My thanks go to all the surgical team who were excellent.

I’m very grateful that we still have our NHS.

Our NHS needs to be nurtured but the signs are that it will be further diminished.

The Chancellor’s recent announcement on NHS training falls massively short of what is needed given that the NHS faces a staffing crisis which has seen a 100,000 shortage in vacancies and unfilled posts across the health service.

Downing Street has admitted that at least £1 billion of the ‘new’ money for the NHS that it recently announced is not actually new but part of an ‘incentive deal’ which was already earmarked for hospitals but blocked by ministers until costs were cut and a surplus reported.

Capital spending by the Department of Health and Social Care has declined in real terms since 2010-11 with the maintenance blacklog in NHS trusts reaching £6 billion by the financial year 2017-8.

The £1.8 billion announced by government is less than a third of what is needed to plug that maintenance blacklog.

In addition, the government’s promise of £25 million for hospices and palliative care services will come from existing NHS budgets and may require cuts in other areas of the NHS to pay for it.

Sadly, this comes amid mounting concerns over the financial sustainability of the independent hospice care sector.

With 4.4 million patients waiting for operations and over 20,000 cancer patients waiting longer for treatment it is vital that the cuts to NHS budgets are reversed.

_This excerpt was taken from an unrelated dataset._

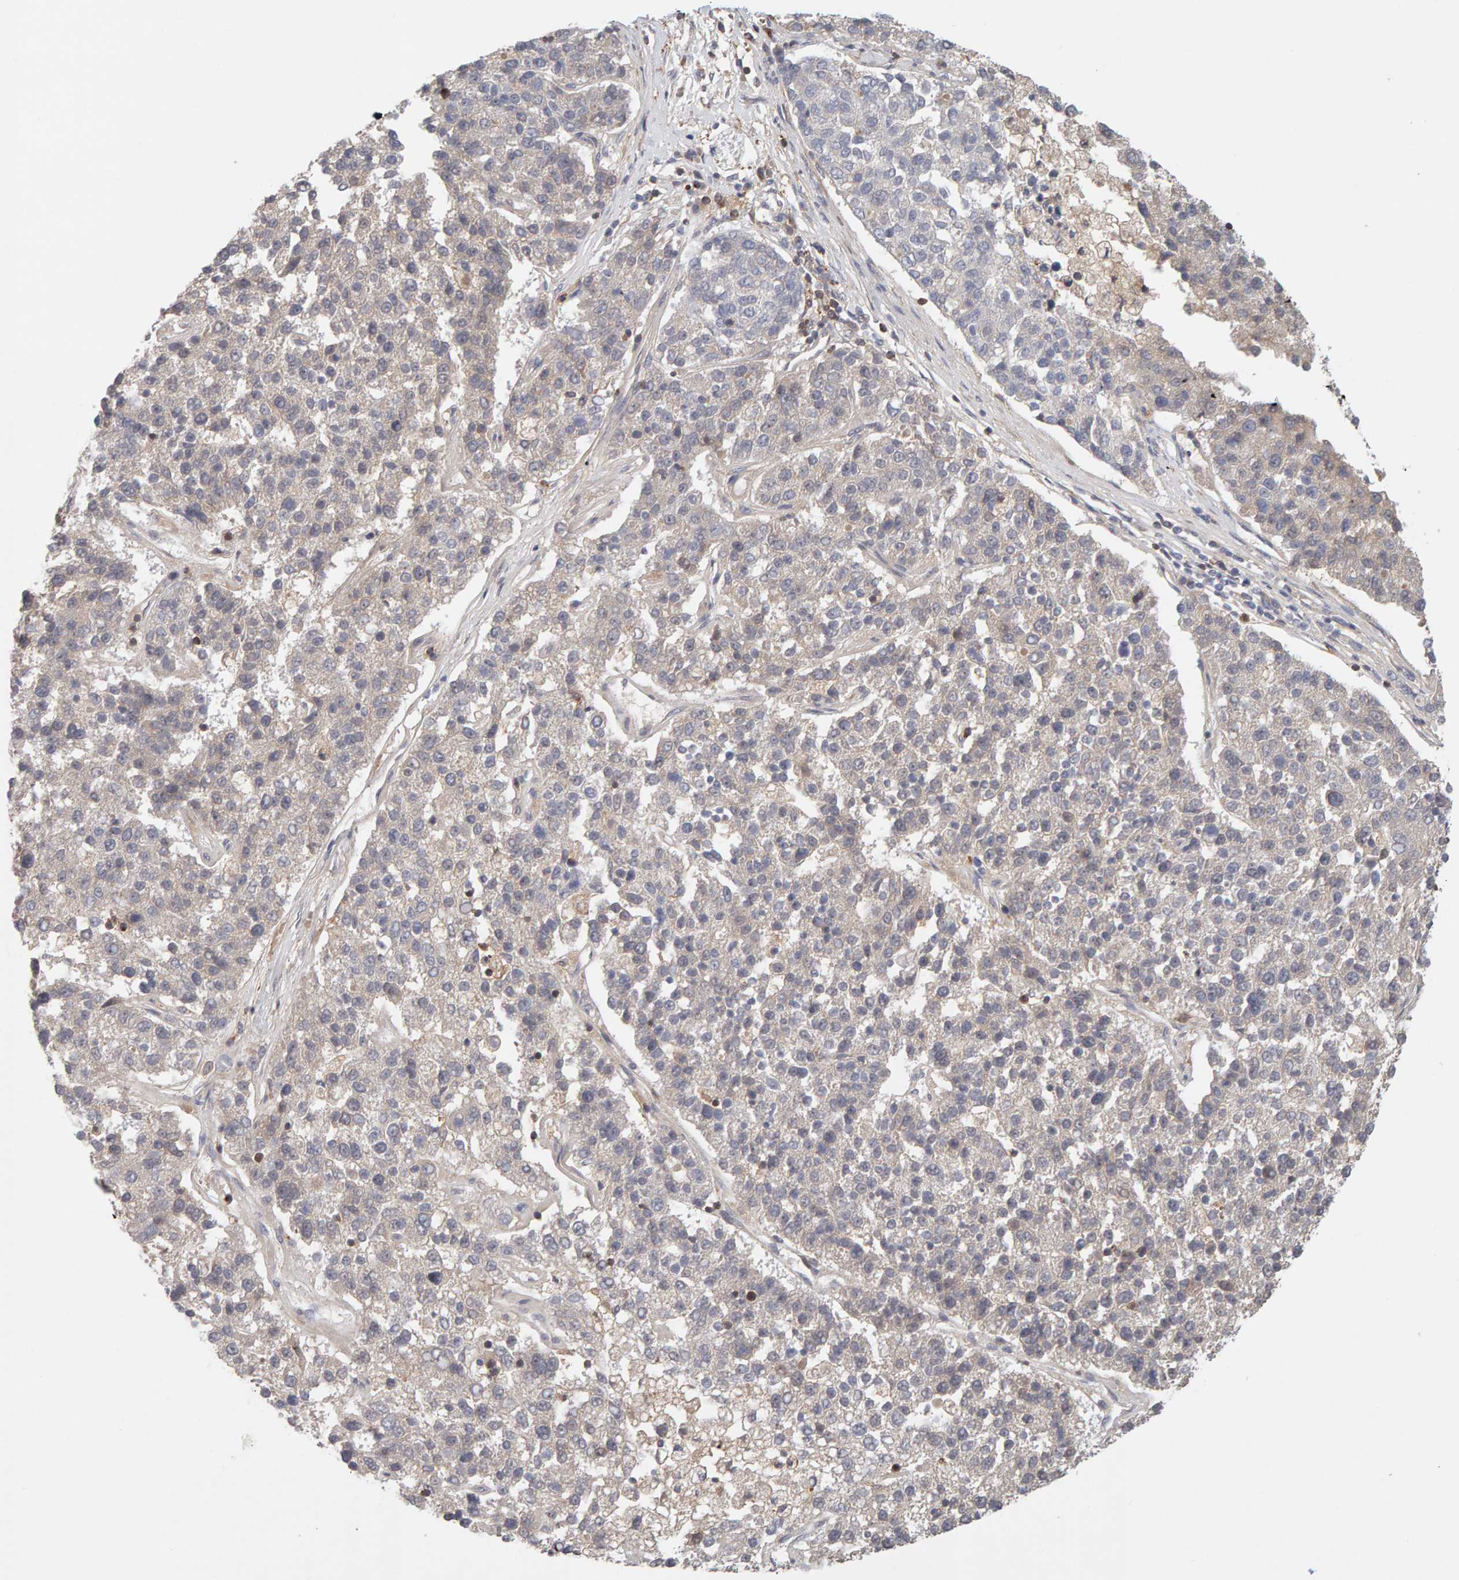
{"staining": {"intensity": "weak", "quantity": "25%-75%", "location": "cytoplasmic/membranous"}, "tissue": "pancreatic cancer", "cell_type": "Tumor cells", "image_type": "cancer", "snomed": [{"axis": "morphology", "description": "Adenocarcinoma, NOS"}, {"axis": "topography", "description": "Pancreas"}], "caption": "This histopathology image shows pancreatic adenocarcinoma stained with immunohistochemistry (IHC) to label a protein in brown. The cytoplasmic/membranous of tumor cells show weak positivity for the protein. Nuclei are counter-stained blue.", "gene": "NUDCD1", "patient": {"sex": "female", "age": 61}}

Meanwhile, the psycho-drama that is Brexit has taken a serious turn with the Prime Minister taking actions which are profoundly dangerous to our democracy.

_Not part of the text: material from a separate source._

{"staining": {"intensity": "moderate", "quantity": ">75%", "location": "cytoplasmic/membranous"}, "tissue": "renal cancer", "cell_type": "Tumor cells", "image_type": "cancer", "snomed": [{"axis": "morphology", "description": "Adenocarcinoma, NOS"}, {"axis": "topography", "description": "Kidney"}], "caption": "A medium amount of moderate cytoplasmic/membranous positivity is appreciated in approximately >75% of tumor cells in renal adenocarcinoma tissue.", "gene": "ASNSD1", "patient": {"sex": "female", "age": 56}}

Democracy never disappears with a bang: it disappears by small, incremental steps, each one justified by saying. ‘things need to be done, and people are blocking the way’.

I say that as someone who believes that we should implement the decision of the referendum, but in a representative democracy it is for Parliament to decide how that decision should be implemented.

Cabinet members who told us Prorogation would be an affront to parliamentary democracy, mad or a ridiculous suggestion are strangely silent now.

They should act on behalf of the country not their party.

As Clem Atlee once said, ‘If you begin to consider yourself solely responsible to a political party, you’re half-way to a dictatorship.’